Karara muhalif kalan Anayasa Mahkemesi üyelerinden üçü bu konuda “Anayasanın 5.maddesi gereği sosyal hukuk devleti ilkesiyle bağdaşmayan sınırlamaları kaldırmakla yükümlü olan Devletin yaşam kalitesini artırmak amacıyla 506 sayılı Kanuna tabi işte yeniden çalışmaya başlayan malûl kişinin aylığını kesmesi sosyal devlet ilkesiyle bağdaşmamaktadır” hükmünü savunurken, “Sosyal devlet ilkesiyle bağdaşmayan, engellinin toplum hayatına intibakını önleyici, malûl olmanın herkesin çalışma hakkına sahip olduğu hakkına getirilmiş bir sınırlama gibi algılanmasına sebep olan itiraz konusu kuralın Anayasanın 5., 49. ve 61/2. maddelerine aykırılık taşıdığını” savunan bir başka üye de anılan karara bu gerekçelerle muhalefet şerhi düşmüş bulunuyor.

Daha Çok Su Götürecek

Malûllerin çalışınca aylığının kesilmesi hangi sigortalılıkta malûlen emekli olunduğu ile malûl iken çalışmaya başlanılan sigortalılık türü ve malûlen emekli olunan tarih dilimi de önemli bulunuyor.

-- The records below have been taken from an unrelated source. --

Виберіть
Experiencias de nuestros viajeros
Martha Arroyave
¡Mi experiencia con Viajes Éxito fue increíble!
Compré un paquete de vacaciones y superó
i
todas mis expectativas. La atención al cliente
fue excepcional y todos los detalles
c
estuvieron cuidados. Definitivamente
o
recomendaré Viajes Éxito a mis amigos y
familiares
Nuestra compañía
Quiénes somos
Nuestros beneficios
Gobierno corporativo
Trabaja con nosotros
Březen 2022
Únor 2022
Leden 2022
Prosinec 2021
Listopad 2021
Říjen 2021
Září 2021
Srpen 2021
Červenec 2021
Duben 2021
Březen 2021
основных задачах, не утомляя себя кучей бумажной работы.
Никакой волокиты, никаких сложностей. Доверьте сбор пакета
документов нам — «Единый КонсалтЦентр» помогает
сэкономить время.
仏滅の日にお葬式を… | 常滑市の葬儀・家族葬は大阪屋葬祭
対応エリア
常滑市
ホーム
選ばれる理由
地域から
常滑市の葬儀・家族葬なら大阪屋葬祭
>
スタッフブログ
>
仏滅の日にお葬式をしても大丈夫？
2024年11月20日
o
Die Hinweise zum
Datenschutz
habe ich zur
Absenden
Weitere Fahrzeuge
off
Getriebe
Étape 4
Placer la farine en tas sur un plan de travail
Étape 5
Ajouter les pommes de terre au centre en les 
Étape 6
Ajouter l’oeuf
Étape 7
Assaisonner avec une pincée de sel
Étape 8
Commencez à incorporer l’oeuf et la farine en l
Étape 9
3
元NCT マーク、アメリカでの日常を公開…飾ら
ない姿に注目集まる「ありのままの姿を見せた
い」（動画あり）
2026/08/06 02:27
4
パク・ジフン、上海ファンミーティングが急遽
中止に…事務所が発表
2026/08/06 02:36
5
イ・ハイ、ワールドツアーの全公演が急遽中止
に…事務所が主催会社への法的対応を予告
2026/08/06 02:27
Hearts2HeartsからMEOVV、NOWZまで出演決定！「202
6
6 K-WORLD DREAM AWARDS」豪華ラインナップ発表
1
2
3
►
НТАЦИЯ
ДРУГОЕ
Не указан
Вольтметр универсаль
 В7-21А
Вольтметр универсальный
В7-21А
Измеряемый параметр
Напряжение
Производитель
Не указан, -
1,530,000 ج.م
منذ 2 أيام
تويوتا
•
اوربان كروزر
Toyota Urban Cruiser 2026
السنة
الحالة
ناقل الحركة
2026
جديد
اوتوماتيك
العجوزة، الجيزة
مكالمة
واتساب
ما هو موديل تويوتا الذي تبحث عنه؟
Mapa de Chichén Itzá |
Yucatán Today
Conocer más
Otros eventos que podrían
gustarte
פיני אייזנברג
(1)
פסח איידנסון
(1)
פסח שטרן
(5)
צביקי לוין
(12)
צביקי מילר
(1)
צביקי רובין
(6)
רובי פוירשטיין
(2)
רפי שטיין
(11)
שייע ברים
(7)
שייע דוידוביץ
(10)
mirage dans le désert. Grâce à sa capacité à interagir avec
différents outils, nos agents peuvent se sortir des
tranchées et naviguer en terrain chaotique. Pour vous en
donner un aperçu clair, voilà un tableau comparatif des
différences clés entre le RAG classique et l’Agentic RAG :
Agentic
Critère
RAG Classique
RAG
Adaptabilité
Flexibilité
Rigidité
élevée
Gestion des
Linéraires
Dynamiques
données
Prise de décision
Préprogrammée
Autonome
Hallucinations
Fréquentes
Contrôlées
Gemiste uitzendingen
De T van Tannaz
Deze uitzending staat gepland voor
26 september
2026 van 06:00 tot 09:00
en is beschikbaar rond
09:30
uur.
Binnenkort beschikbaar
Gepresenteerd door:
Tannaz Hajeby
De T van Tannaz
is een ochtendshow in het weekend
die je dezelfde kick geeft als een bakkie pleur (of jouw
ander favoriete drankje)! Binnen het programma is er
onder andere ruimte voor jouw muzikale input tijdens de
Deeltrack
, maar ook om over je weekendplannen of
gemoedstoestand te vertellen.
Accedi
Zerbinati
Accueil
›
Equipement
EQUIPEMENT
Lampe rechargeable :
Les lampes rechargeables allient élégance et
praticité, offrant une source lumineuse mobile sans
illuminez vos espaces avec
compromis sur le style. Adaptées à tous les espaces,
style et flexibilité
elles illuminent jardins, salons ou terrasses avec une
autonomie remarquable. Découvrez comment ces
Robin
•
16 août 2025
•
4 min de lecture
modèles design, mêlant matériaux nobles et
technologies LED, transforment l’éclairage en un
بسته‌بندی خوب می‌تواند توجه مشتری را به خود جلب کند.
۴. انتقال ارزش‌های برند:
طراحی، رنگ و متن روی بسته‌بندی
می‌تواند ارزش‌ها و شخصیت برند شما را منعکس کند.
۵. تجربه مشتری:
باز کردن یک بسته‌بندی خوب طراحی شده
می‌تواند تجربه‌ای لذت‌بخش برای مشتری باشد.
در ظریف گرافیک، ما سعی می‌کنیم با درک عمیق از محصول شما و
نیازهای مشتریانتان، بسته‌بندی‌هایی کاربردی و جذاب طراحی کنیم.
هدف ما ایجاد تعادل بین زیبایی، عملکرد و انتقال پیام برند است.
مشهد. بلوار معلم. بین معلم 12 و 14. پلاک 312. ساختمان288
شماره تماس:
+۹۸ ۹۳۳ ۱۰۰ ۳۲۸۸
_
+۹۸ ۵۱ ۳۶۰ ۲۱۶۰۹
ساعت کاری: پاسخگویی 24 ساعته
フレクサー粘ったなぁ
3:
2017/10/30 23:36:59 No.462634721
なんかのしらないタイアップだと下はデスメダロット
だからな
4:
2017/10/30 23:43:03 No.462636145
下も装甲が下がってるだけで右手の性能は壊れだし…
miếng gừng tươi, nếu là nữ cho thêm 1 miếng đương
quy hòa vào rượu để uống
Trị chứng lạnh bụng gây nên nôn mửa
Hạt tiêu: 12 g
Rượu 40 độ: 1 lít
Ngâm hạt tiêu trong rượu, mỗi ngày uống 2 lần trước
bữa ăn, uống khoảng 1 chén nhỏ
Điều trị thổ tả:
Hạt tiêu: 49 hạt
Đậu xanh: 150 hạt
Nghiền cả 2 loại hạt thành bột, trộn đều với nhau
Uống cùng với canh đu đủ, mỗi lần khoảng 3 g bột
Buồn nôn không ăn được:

Örneğin SSK statüsünden malûlen emekli olanlar Bağ-Kur sigortalısı olarak veya memur olarak çalışabilirken Bağ-Kur malûlleri de SSK sigortalısı olarak veya memur olarak çalışabiliyor. İşte malûllerin sigortalılık türlerine göre yasal olarak çalışma ihtimallerinin olması ve malulen emekli olunan sigortalılıkta yeniden çalışmaya başlama halinde malullük aylığının kesilme zorunluluğu çelişkileri, Anayasa Mahkemesinin aynı hususta oy birliğiyle karar vermemesi bu konunun daha çok su götüreceğinin de sinyallerini vermekte bulunuyor.